■ Required tasks
1 – The article below on Israel's last-minute legislation reports a Finance Ministry warning about the Basic Law on Torah Study. In one to three sentences, explain why the ministry expects that law to cause economic and social harm.
2 – Write the next part of the article below on Israel's last-minute legislative push, picking up after its final sentence.

■ Passage shown
- - - -
Israeli Government's Last-Minute Legislative Blitz Costs Tens of Billions and Risks Long-Term Economic Harm
As the 25th Knesset prepares to dissolve on July 17, the Israeli government and coalition are rushing to pass a series of last-minute laws and budget reallocations, incurring tens of billions of shekels in costs. The Ministry of Finance warns that key legislation, including the Basic Law on Torah Study and the repeal of the kosher certification reform, will have severe economic and social consequences. The Basic Law on Torah Study, passed in a limited form, could expand economic benefits for those studying Torah instead of serving in the military, potentially reducing ultra-Orthodox integration into the workforce and increasing the burden on those who do serve. The Finance Ministry estimates that each month of reserve military service costs the economy about 50 million shekels in lost productivity, with total losses reaching 170 billion shekels from 2023 to 2026, alongside direct state payments of 115 billion shekels for reservists through the end of the year.
- - - -
■ Supplied records
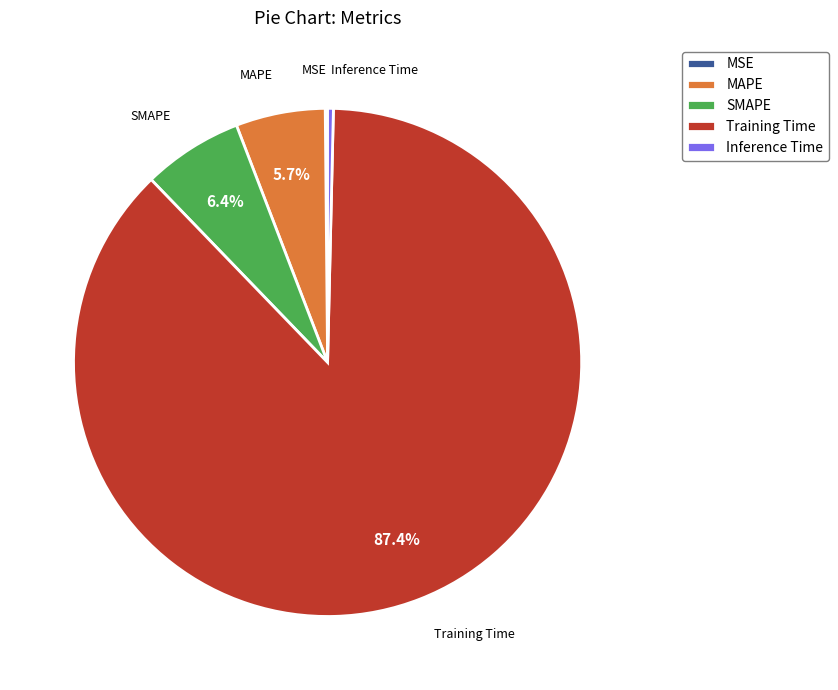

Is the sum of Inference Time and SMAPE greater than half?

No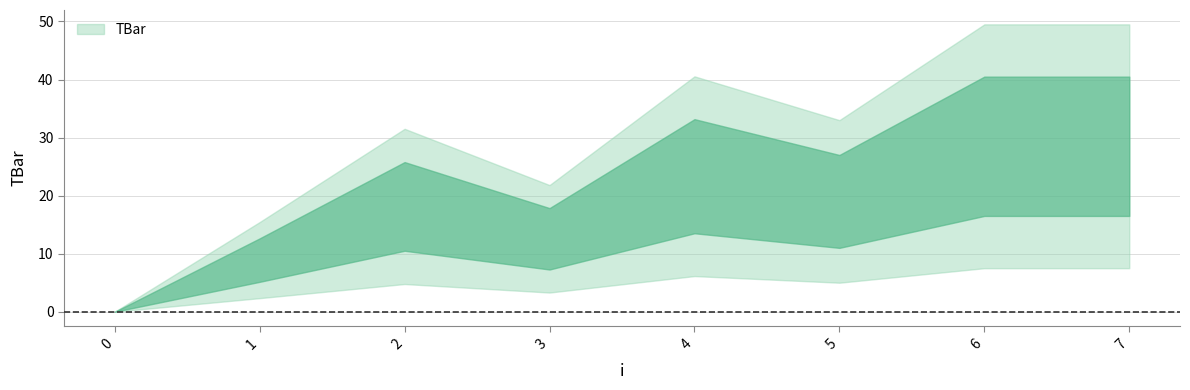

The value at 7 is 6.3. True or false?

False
- - - -
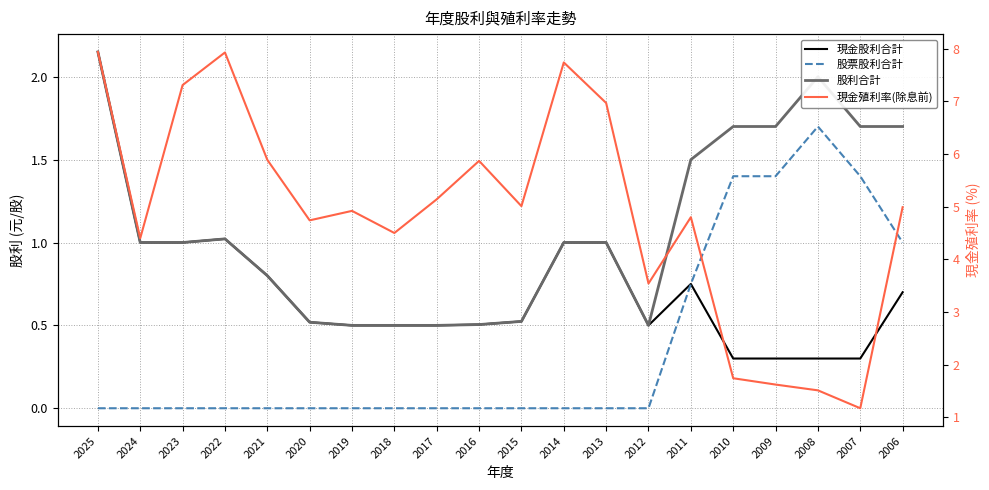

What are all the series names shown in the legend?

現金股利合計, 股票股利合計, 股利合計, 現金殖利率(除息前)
- - - -
■ Answers for each item
1 – The law could expand economic benefits for people who study Torah instead of serving in the military. That could reduce ultra-Orthodox integration into the workforce and increase the burden on those who do serve.

2 –
Simultaneously, the Knesset approved the cancellation of the kosher reform initiated by the previous government, which aimed to break the Chief Rabbinate's monopoly by allowing private kosher certification bodies. The repeal is expected to cost the public approximately 750 million shekels annually, including 150 million for employing up to 5,000 kosher supervisors and 600 million in additional costs passed on to consumers. Other controversial laws include freezing enforcement against ultra-Orthodox draft dodgers until November 30 and extending mandatory military service to 32 months, the latter supported by the Finance Ministry despite potential delays in workforce entry.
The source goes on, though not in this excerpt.